I have a problem with people, the vast majority of our society, thinking that reading is the most important thing in life. I read almost exclusively for information. I read quite a bit actually, it’s almost entirely non-fiction, and usually news articles or articles about science or technology or space. Those are probably my biggest interests. I read scholarly journal articles about my rare form of endometriosis. I research anything and everything that I want to know more about, which is quite random sometimes. I’m not illiterate. I can read. It just takes me a lot longer and is much more difficult for me than most people. For me to read something of my own choosing, I have to really want to read it. It is by no means fun or entertaining for me; it’s hard work for me. It has to be worth the immense frustration and exhaustion reading causes me. It has to be worth the vast amount of time it takes me. Whenever I start reading something and it becomes too difficult for me, or it isn’t worth it to me, I say, “Too many words” and stop reading it.
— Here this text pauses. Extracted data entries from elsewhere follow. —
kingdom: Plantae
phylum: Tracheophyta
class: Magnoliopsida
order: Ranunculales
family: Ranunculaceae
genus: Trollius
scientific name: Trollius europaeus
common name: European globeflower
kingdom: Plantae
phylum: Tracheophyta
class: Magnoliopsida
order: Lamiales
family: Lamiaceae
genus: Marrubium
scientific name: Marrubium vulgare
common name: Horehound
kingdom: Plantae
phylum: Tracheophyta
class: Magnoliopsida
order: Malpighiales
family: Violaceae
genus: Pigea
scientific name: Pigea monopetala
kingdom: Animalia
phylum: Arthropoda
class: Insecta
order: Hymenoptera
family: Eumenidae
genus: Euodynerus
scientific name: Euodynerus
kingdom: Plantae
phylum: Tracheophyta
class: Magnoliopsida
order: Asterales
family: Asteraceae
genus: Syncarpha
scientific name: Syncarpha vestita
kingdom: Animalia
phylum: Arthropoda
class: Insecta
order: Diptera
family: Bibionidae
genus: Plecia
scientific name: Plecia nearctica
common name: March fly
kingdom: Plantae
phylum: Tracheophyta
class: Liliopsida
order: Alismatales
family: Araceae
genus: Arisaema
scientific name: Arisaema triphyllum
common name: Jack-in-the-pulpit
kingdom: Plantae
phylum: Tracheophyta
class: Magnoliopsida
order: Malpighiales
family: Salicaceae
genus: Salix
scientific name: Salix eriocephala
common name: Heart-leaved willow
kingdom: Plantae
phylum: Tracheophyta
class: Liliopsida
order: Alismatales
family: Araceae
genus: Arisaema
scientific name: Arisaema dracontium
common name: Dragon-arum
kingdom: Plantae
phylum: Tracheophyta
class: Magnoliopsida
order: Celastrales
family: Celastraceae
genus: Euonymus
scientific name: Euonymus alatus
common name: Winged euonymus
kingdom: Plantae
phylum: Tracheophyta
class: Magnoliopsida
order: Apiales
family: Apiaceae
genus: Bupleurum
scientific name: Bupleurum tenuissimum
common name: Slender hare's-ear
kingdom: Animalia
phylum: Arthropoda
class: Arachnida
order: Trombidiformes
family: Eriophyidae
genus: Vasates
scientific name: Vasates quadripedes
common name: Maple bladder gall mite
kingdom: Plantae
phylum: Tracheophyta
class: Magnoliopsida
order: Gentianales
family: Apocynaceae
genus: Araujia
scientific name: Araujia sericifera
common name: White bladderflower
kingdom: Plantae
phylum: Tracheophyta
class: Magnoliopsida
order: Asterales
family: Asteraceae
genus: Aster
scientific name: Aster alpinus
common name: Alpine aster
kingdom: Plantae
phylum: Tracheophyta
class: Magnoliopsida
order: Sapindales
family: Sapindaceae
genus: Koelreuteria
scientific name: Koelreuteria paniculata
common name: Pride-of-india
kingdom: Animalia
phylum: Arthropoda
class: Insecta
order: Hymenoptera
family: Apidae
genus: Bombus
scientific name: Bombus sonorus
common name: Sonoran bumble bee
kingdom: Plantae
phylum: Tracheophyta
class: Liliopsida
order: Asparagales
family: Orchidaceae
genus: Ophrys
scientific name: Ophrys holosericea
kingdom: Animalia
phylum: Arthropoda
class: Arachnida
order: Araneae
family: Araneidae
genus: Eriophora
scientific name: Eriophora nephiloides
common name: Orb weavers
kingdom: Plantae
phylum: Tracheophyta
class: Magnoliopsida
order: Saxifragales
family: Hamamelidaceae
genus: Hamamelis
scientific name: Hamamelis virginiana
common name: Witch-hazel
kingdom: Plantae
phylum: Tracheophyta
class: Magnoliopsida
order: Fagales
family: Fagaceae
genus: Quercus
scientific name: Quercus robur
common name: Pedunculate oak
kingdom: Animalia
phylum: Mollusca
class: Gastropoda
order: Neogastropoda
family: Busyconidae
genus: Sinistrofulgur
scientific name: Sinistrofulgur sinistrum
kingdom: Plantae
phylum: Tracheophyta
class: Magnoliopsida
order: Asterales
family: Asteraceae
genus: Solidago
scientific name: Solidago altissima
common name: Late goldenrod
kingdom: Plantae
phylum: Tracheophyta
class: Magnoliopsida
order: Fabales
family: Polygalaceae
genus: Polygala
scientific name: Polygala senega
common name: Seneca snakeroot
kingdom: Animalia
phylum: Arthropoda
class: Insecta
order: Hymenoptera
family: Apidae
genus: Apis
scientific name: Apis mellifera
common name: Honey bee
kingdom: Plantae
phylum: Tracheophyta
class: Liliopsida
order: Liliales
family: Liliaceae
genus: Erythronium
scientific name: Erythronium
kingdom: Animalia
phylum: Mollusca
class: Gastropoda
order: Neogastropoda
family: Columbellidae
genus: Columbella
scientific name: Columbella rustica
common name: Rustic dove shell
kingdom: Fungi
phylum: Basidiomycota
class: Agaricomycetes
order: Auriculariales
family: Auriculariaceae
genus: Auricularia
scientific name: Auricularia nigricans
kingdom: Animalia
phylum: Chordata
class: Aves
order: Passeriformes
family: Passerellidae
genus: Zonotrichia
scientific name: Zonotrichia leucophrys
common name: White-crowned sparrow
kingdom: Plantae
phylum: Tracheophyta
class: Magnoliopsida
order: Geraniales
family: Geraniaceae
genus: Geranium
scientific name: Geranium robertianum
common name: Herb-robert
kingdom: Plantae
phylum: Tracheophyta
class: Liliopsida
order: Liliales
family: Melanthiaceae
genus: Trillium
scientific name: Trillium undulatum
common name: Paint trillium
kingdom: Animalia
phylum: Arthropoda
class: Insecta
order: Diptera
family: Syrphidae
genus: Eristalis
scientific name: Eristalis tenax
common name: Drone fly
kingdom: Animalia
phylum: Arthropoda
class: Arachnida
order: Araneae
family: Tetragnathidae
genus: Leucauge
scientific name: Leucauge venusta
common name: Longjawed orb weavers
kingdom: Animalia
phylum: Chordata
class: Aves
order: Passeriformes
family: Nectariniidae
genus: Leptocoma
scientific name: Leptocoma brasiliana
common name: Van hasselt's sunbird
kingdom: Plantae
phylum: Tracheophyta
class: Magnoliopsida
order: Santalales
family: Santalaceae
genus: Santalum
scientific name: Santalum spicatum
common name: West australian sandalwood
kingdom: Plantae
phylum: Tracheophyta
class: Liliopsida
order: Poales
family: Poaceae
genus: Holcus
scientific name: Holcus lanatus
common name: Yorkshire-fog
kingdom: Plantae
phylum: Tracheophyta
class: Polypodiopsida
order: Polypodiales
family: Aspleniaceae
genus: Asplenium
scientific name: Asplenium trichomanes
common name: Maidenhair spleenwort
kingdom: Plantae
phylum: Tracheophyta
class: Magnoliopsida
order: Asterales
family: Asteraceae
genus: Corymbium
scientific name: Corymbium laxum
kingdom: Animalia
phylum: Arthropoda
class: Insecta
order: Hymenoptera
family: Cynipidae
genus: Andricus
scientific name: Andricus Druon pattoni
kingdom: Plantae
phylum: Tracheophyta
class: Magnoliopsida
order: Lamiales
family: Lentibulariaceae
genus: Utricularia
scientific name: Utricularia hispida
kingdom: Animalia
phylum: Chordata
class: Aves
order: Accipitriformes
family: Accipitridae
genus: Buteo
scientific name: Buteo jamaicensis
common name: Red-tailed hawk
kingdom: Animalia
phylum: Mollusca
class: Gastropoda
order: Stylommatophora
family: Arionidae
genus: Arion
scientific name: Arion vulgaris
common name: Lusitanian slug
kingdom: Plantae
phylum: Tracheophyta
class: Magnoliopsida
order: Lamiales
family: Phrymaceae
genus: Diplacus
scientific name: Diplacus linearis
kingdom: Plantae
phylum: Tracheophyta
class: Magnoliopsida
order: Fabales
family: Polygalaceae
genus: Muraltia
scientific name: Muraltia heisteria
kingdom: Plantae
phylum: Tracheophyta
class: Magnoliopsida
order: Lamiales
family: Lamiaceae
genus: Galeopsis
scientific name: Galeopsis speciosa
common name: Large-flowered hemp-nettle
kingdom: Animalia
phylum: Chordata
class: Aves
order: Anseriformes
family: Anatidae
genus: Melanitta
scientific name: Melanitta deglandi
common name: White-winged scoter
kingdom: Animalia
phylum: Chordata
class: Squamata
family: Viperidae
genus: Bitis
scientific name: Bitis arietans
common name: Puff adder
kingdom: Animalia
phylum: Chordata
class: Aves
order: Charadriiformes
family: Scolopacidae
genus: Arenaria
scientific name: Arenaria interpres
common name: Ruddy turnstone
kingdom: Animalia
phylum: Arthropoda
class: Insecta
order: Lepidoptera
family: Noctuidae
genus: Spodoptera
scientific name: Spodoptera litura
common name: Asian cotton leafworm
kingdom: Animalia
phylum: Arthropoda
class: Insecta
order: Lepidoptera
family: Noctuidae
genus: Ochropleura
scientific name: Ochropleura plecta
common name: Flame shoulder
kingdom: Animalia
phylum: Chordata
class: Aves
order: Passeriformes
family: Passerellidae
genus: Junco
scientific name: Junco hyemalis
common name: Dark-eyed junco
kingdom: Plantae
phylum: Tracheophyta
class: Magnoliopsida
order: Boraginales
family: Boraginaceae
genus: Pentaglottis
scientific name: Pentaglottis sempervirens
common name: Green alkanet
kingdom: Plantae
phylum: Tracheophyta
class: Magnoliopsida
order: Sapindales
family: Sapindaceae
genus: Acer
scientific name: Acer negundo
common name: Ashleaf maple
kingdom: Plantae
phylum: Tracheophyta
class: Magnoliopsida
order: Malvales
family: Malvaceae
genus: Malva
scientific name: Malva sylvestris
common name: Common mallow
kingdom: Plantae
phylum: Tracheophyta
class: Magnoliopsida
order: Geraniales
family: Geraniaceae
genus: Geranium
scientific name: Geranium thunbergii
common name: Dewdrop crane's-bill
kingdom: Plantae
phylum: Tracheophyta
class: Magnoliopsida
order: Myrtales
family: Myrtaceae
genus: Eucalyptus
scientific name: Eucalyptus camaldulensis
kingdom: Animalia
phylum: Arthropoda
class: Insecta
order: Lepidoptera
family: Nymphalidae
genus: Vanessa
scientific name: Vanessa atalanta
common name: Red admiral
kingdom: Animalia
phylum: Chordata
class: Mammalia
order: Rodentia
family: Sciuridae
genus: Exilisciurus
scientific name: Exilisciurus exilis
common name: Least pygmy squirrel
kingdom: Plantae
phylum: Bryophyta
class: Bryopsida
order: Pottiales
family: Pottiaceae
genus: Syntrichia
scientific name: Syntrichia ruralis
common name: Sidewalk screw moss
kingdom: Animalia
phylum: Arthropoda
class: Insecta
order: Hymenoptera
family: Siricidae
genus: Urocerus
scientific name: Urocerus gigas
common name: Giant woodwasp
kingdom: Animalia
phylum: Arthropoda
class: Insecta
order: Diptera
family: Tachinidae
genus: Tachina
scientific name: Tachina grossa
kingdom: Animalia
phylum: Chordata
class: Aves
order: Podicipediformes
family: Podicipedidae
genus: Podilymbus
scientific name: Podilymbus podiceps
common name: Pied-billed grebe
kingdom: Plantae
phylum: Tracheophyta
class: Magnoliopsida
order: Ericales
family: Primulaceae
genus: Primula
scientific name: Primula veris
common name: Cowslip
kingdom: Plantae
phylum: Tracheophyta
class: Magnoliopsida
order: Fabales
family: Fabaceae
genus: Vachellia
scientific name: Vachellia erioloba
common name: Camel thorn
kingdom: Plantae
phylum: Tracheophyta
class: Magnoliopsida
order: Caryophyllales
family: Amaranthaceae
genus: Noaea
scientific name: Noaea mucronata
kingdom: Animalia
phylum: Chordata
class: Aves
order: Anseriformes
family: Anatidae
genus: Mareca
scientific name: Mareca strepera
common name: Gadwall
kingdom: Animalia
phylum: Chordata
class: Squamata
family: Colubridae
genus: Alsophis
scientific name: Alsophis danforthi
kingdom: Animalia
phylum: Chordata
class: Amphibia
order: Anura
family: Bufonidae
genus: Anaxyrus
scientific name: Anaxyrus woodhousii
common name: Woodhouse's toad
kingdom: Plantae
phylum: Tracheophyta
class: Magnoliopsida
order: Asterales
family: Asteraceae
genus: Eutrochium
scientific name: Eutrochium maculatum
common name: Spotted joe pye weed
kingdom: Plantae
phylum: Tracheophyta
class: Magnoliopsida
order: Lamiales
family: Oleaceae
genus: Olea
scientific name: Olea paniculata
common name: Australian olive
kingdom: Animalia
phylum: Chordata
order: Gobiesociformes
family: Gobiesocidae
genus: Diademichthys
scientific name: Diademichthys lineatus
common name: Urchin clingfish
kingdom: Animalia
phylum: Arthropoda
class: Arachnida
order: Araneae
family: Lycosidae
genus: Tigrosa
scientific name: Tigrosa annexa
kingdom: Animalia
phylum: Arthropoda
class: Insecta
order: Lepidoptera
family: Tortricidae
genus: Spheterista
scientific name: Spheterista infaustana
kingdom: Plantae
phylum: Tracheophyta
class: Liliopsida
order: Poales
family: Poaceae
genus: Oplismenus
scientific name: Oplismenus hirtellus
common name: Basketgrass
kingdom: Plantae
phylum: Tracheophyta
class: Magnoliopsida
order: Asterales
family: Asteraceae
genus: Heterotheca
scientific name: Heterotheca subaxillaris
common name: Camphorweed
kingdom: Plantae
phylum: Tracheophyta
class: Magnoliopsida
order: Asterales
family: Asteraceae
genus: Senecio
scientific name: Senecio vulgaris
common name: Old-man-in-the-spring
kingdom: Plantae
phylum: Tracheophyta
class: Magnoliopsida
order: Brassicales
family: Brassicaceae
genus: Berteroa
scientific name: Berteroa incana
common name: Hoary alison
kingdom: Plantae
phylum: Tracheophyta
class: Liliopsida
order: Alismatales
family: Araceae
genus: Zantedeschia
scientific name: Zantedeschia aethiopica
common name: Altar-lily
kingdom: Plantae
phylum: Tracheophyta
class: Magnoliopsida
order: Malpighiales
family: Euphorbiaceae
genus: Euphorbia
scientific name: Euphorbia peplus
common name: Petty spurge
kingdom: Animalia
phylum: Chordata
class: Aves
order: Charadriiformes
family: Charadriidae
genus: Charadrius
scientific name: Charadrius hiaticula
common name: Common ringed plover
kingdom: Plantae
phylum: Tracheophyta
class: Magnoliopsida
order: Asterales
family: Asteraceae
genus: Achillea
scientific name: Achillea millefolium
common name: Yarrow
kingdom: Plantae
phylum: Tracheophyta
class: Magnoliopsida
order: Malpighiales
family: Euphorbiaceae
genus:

I’ve always said that, even before I knew I was dyslexic. I still say that.
Reading isn’t the most important thing in the word. There are other forms of entertainment, there are other forms of learning and gaining knowledge. You don’t have to read; and just because someone chooses not to read doesn’t mean they can’t read when it’s worth it to them or necessary. Even if someone is unable to read at all, that doesn’t mean that they aren’t intelligent. I think that it’s true for some that reading more makes them a better reader; but I don’t believe that reading more could ever make me a better reader. It’s not going to change how my brain works. It’s not going to make my brain suddenly be able to comprehend better. There is nothing wrong with audio books or being read to. There is nothing wrong with watching a movie. There is nothing wrong with learning things by experimenting or doing things or watching them be done. There is nothing wrong with learning about places by traveling and talking to people. I’m a visual learner. I never had any problem watching something and answering questions in class. You don’t have to read for those things. It’s not the most important thing in the world. I understand that it’s important for people to be literate to be able to read when necessary, I’m just saying that you don’t have to read for entertainment or to learn things. There are other ways that work better for some. We, as a society, need to start teaching people, and children in particular, the way they learn. Too often, kids are expected to learn by reading, sometimes exclusively. Not everyone learns by reading. Not everyone is able to comprehend what’s written, and that’s okay. We need to stop acting like it’s not.